El lavado de manos es una de las medidas más eficaces contra el SARS-CoV-2. Se recuerda en los medios de vez en cuando, aunque no con la frecuencia deseable a lo largo de la crisis. Y es un hábito que no ha perdido vigencia. El confinamiento ha aplanado la curva de contagios. Sin embargo, el virus sigue ahí, amenazando a toda la población y, más que a nadie, a los mayores. Somos sus principales víctimas y, por lo tanto, quienes tenemos que extremar la prevención. No se trata de ceder al miedo, solo de ser cautos. Y es que la virulencia de la COVID-19 se ceba con los organismos menos fuertes y con los que sufren patologías previas.

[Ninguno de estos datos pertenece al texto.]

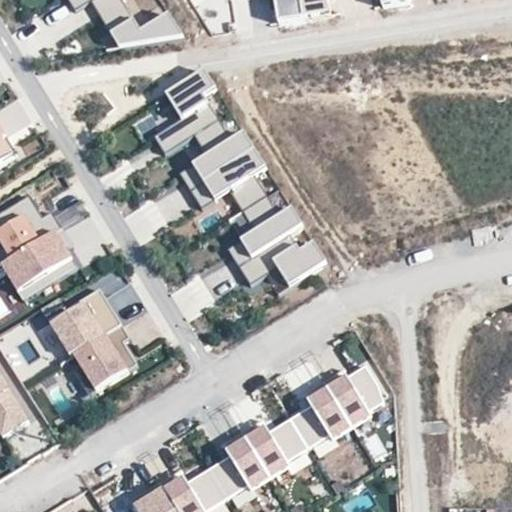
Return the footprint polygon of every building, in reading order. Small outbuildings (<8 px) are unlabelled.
[(71,0),(77,8),(90,0),(71,0)] [(125,0),(93,0),(121,45),(186,35),(171,13),(144,30),(125,0)] [(273,0),(277,22),(303,17),(300,0),(273,0)] [(300,0),(303,17),(329,13),(327,0),(300,0)] [(195,133),(220,117),(206,94),(218,86),(206,68),(167,93),(182,117),(185,122),(174,129),(171,124),(155,134),(166,152),(195,133)] [(182,117),(171,124),(174,129),(185,122),(182,117)] [(181,171),(192,189),(257,147),(245,130),(233,138),(220,117),(195,133),(208,154),(212,159),(199,167),(195,162),(181,171)] [(7,136),(0,124),(0,164),(18,153),(12,144),(10,145),(5,137),(7,136)] [(244,209),(269,193),(256,173),(268,165),(257,147),(192,189),(203,206),(217,197),(214,192),(227,183),(231,188),(244,209)] [(212,159),(208,154),(195,162),(199,167),(212,159)] [(227,183),(214,192),(217,197),(231,188),(227,183)] [(288,234),(305,223),(294,205),(281,213),(269,193),(244,209),(257,229),(260,234),(247,243),(243,238),(229,247),(240,264),(288,234)] [(0,245),(0,260),(3,266),(64,228),(53,211),(38,221),(35,216),(41,212),(31,195),(0,214),(0,238),(3,244),(0,245)] [(64,228),(3,266),(25,300),(79,267),(68,250),(75,246),(64,228)] [(257,229),(243,238),(247,243),(260,234),(257,229)] [(279,265),(291,284),(329,261),(316,240),(299,251),(288,234),(240,264),(252,282),(268,272),(264,267),(276,260),(279,265)] [(276,260),(264,267),(268,272),(279,265),(276,260)] [(51,320),(72,356),(76,354),(124,324),(102,289),(51,320)] [(124,324),(76,354),(84,367),(76,371),(91,394),(140,364),(132,352),(128,354),(122,344),(125,342),(132,338),(124,324)] [(132,352),(125,342),(122,344),(128,354),(132,352)] [(336,380),(325,387),(350,428),(380,410),(382,395),(370,375),(343,391),(336,380)] [(0,433),(4,441),(30,425),(2,380),(0,381),(0,433)] [(350,428),(325,387),(313,394),(321,406),(291,424),(310,454),(350,428)] [(255,430),(243,437),(269,479),(310,454),(291,424),(262,442),(255,430)] [(269,479),(243,437),(232,444),(239,456),(210,474),(228,504),(269,479)] [(173,480),(162,487),(177,511),(215,511),(228,504),(210,474),(181,492),(173,480)] [(177,511),(162,487),(132,506),(135,511),(177,511)]
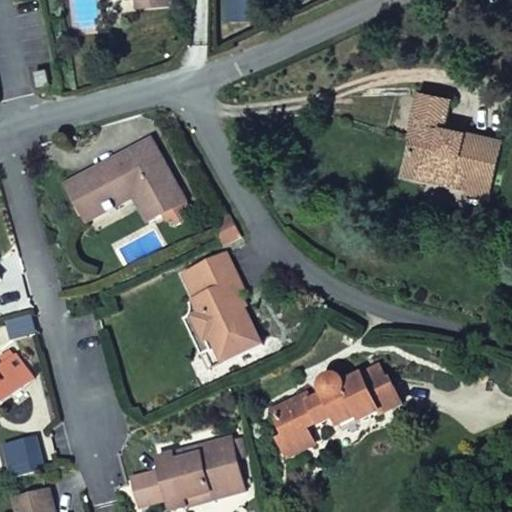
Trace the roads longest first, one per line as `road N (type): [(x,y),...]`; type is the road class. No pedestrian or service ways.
road 1 (residential): [(195,83),(251,221),(332,290),(511,343)]
road 2 (residential): [(0,137),(106,500)]
road 3 (residential): [(195,83),(377,0)]
road 4 (residential): [(38,124),(195,83)]
road 5 (residential): [(7,0),(38,124)]
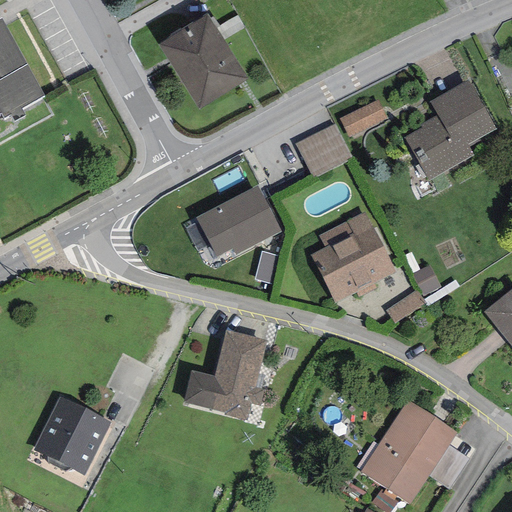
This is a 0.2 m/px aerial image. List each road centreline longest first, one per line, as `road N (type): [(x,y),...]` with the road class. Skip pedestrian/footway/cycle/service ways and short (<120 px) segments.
road 1 (residential): [(87,226),(112,261),(134,275),(318,317),(446,376)]
road 2 (residential): [(177,176),(463,29)]
road 3 (unclassified): [(78,0),(177,176)]
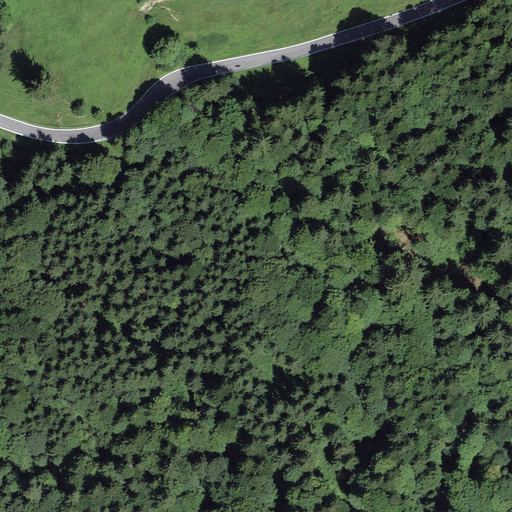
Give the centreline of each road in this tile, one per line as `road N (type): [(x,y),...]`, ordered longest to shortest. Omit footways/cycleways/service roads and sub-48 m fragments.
road 1 (tertiary): [(0,121),(43,134),(91,135),(119,126),(194,73),(292,52),(451,0)]
road 2 (track): [(511,395),(491,402),(463,429),(431,511)]
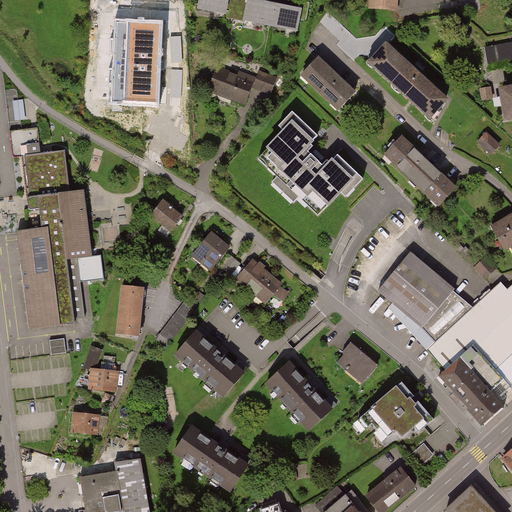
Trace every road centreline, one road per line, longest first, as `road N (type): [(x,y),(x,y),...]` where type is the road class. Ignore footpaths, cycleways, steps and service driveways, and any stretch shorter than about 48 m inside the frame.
road 1 (residential): [(484,448),(423,377),(202,197)]
road 2 (residential): [(511,198),(428,139),(332,44)]
road 3 (residential): [(16,511),(0,383)]
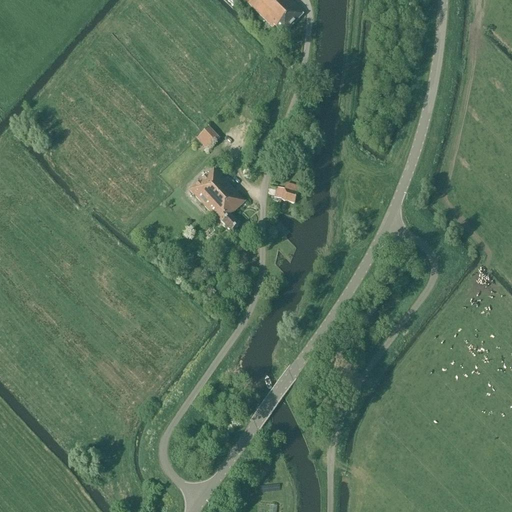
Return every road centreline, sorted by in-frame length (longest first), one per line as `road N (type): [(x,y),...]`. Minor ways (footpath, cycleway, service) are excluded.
road 1 (unclassified): [(200,500),(168,471),(163,445),(252,304),(265,181),(302,73)]
road 2 (unclassified): [(329,511),(330,457),(346,405),(434,275),(429,251),(388,221)]
road 3 (tertiary): [(200,500),(347,294),(388,221)]
road 4 (tertiary): [(388,221),(427,107),(442,0)]
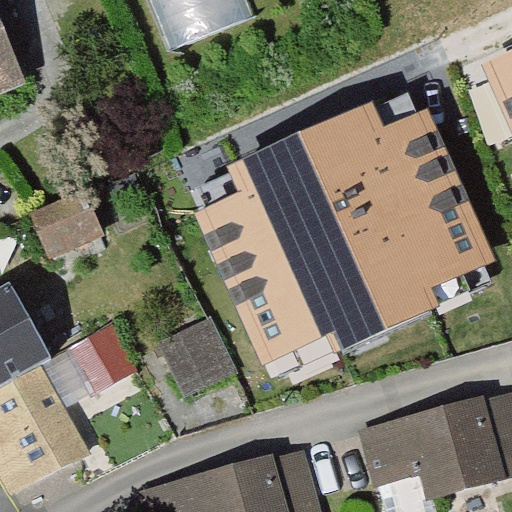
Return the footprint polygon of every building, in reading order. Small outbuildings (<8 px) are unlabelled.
[(6,0),(0,0),(0,114),(34,103),(6,0)] [(353,123),(313,226),(419,267),(460,164),(353,123)] [(99,205),(37,231),(55,275),(117,249),(99,205)] [(20,295),(0,305),(0,411),(54,387),(71,379),(20,295)] [(220,333),(164,358),(187,411),(244,386),(220,333)] [(54,387),(0,411),(0,472),(20,509),(101,472),(54,387)] [(511,407),(361,442),(374,497),(421,486),(426,511),(433,511),(511,494),(511,407)] [(328,511),(314,458),(144,501),(147,511),(328,511)]
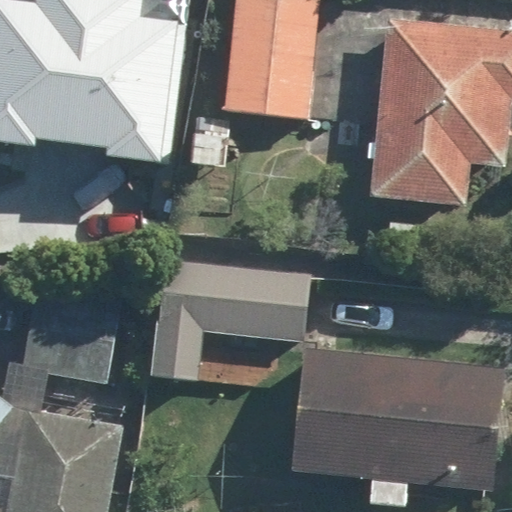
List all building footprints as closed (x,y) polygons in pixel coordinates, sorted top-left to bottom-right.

La situación es grave. El virus ha venido para quedarse; al menos, hasta encontrar un remedio, se supone que la vacuna. Ojalá se logre pronto, pero no es fácil que sea así. Desarrollar una vacuna es un proceso muy complejo. El punto de partida es conocer bien el germen contra el que se lucha. Y el contacto con este virus es reciente. Después, comprobar su efecto en animales; a continuación, en humanos, con ensayos clínicos. Son métodos muy lentos; no puede ser de otro modo. Por último, tras comprobar que es segura y efectiva, habrá que inmunizar a millones de personas. No se ve sencillo en un lapso de tiempo breve. Pese a todo, no perdamos la esperanza.

Lavado de manos, mascarillas y distancia física

Mientras tanto, se impone el cambio de usos y costumbres. No hay más remedio que hacerse a la idea de que durante un tiempo todo va a ser distinto. Un tiempo del que, hoy por hoy, se ignora la duración. Y una de las normas a aprender es la de reconocer las situaciones en las que el riesgo de contagio crece. Por ejemplo, en los lugares cerrados, de escasa ventilación, o con un gran volumen de gente. Son espacios que conviene evitar dentro de lo posible. 

En lo individual, hay dos prácticas que incrementan la protección frente al virus. Una es utilizar una mascarilla que tape la boca y la nariz; por cierto, salvo en ciertas circunstancias, en España, van a ser de uso obligado. La otra es guardar la distancia física, que no social, con los demás. La primera es fácil de calcular: alrededor de los dos metros. Por el contrario, la distancia social no la marca la longitud, sino el afecto. Y, por lejos que estén, nada impide sentir cerca a quienes se estima. El coronavirus nos aísla en el plano físico, pero no el social.